Sudan Closes Khartoum Roads amid Online Calls for Protests

W460

Sudanese security forces closed off major thoroughfares in the heart of the capital before dawn on Wednesday following online calls for renewed protests against a worsening economic crisis.

Police manned roadblocks on the main bridges across the Nile as well as on roads leading to army headquarters, the site of a long-running protest camp during the unrest that led to the ouster of longtime president Omar al-Bashir in April 2019. 

Vehicles carrying armed soldiers deployed across the city, an AFP corespondent reported.

"We apologise to the people of Khartoum State for the impact of closing the city's bridges as a precaution, from midnight Tuesday until Wednesday evening," the state government said. 

The Sudanese Professionals Association, a trade union alliance that spearheaded the protests against Bashir, has called for fresh demonstrations against economic conditions that have continued to deteriorate since his overthrow. 

"Transitional authorities have completed more than a year (in power), and the crises are frighteningly increasing by the day," the SPA said in a Tuesday statement. 

"Living hardship is no longer bearable, and people spend their days gasping after basic needs of bread and fuel," it added, describing the government's performance as "turbulent and weak."

Sudan has embarked on a rocky three-year transition during which civilian politicians have agreed to share power with the generals who removed Bashir in a palace coup.

A chronic shortage of hard currency has led to long queues for staple foods and fuel, and power cuts lasting up to six hours a day. 
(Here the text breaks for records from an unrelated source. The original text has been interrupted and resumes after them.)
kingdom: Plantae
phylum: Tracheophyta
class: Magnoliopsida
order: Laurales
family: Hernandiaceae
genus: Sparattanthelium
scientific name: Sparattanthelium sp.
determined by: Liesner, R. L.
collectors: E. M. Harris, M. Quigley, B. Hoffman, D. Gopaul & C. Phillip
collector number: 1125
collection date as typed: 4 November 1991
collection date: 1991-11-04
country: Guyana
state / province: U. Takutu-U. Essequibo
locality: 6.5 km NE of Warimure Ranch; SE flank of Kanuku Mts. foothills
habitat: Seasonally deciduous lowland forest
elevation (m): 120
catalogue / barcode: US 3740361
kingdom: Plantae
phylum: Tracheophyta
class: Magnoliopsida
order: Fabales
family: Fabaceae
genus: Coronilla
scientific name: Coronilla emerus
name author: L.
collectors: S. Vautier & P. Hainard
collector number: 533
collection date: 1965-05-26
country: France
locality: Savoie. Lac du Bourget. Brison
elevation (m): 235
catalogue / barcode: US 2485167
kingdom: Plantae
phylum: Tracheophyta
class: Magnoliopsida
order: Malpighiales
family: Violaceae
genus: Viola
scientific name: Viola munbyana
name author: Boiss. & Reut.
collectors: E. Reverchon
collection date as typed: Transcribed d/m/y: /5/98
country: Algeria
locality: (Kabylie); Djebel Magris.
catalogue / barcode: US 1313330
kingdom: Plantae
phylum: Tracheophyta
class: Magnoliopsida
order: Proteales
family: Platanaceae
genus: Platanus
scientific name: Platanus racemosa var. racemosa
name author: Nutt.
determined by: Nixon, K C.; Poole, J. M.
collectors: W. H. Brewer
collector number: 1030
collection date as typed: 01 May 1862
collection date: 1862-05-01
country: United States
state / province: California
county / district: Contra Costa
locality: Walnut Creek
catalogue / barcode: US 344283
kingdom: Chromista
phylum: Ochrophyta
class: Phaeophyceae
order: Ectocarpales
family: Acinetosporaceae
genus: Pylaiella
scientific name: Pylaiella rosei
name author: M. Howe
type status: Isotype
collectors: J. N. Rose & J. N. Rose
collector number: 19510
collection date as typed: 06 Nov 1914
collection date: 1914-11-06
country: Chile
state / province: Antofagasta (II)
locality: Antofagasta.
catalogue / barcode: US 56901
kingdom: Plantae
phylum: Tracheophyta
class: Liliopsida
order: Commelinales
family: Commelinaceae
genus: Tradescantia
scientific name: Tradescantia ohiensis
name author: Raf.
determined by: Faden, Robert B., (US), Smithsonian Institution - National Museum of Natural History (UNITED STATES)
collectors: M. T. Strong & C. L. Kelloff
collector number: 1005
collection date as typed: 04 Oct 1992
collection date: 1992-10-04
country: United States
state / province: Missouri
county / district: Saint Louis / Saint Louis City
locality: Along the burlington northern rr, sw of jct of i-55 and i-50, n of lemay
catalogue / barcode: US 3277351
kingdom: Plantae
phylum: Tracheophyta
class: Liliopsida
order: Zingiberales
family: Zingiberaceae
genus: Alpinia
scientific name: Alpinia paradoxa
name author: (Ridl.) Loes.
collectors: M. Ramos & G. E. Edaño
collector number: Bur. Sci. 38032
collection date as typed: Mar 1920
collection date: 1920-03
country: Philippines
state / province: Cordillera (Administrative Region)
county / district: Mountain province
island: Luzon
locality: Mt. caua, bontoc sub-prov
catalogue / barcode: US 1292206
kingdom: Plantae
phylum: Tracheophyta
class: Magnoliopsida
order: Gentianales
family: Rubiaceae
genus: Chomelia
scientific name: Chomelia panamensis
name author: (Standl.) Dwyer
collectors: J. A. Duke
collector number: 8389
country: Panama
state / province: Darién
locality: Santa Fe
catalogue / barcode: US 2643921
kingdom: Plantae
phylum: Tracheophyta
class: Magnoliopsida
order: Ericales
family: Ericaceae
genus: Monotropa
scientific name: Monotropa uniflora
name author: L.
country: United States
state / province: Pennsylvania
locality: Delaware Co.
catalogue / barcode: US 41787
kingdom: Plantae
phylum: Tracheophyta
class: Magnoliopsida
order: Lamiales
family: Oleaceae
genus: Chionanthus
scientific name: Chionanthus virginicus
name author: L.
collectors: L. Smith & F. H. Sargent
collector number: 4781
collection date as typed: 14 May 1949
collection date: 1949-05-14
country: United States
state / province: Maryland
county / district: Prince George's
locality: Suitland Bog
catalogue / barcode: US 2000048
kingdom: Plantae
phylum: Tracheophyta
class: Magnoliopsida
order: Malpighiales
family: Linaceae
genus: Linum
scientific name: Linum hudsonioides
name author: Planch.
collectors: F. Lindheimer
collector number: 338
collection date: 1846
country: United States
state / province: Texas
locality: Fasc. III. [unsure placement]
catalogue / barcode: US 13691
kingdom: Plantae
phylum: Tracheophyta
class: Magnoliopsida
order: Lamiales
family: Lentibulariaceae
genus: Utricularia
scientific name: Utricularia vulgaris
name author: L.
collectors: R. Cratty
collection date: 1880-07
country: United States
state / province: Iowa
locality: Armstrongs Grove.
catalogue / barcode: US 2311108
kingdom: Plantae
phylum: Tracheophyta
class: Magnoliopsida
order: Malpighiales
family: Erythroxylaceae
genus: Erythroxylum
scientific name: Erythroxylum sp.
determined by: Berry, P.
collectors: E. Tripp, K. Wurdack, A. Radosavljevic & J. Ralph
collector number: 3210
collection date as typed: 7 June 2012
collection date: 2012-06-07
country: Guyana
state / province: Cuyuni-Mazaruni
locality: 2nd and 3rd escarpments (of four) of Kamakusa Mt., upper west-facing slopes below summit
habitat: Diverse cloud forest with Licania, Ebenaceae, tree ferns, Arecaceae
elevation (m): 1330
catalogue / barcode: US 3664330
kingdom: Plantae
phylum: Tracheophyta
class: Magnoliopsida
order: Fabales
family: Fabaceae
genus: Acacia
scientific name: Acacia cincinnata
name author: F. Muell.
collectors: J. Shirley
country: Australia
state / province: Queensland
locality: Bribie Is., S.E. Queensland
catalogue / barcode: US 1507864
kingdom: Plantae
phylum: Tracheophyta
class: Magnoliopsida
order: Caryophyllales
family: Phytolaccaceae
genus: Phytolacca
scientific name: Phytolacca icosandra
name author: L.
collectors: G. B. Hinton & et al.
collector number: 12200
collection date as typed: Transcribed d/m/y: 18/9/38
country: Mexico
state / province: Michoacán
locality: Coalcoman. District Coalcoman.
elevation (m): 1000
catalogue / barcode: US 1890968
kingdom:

The inflation rate hit 212 percent last month, further sapping the purchasing power of ordinary Sudanese. 

The transitional authorities have been pushing to end the country's isolation and lift decades-long US sanctions that have strangled the economy. 

On Monday, President Donald Trump declared his readiness to remove Sudan from a US blacklist of state sponsors of terrorism, a move Sudanese officials hailed as a vital step towards securing debt relief and spurring economic recovery.